**PROBLEM TO WORK ON:** Restate the last part of the records below word for word, beginning at the line with "Cambiar fontanería de baño" and ending at the final line.

**INPUT MATERIAL:**
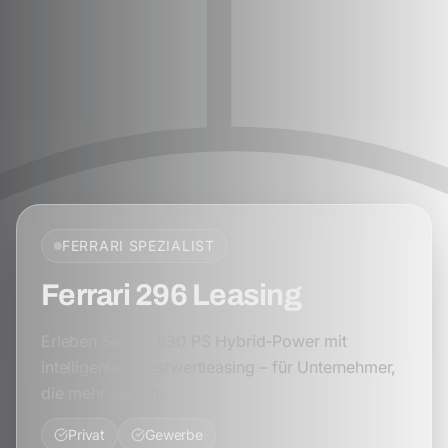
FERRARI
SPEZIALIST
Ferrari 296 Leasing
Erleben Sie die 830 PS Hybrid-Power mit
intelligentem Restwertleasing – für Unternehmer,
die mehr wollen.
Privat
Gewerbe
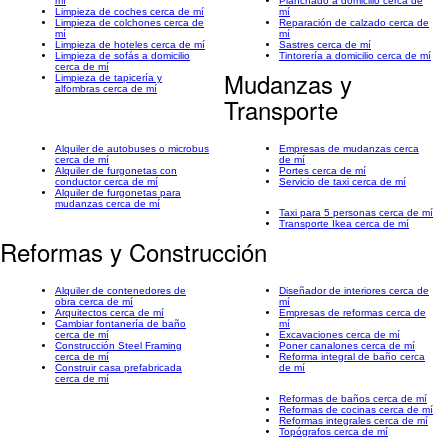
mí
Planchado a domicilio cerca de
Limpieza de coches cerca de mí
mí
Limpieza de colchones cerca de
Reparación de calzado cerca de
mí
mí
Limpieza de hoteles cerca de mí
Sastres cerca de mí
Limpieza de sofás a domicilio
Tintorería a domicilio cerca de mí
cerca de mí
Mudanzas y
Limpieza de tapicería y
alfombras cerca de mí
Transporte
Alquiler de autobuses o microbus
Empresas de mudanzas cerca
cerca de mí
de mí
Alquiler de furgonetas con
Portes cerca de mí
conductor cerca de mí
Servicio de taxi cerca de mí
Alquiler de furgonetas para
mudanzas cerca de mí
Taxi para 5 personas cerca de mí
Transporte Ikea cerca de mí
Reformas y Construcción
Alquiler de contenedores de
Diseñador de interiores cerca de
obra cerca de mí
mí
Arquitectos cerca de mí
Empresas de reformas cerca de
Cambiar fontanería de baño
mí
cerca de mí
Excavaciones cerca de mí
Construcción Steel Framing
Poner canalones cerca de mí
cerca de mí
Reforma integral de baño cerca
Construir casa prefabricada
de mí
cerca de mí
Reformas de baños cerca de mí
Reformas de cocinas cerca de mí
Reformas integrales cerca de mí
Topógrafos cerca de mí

**RESULT FOR THIS EXERCISE:**
Cambiar fontanería de baño
mí
cerca de mí
Excavaciones cerca de mí
Construcción Steel Framing
Poner canalones cerca de mí
cerca de mí
Reforma integral de baño cerca
Construir casa prefabricada
de mí
cerca de mí
Reformas de baños cerca de mí
Reformas de cocinas cerca de mí
Reformas integrales cerca de mí
Topógrafos cerca de mí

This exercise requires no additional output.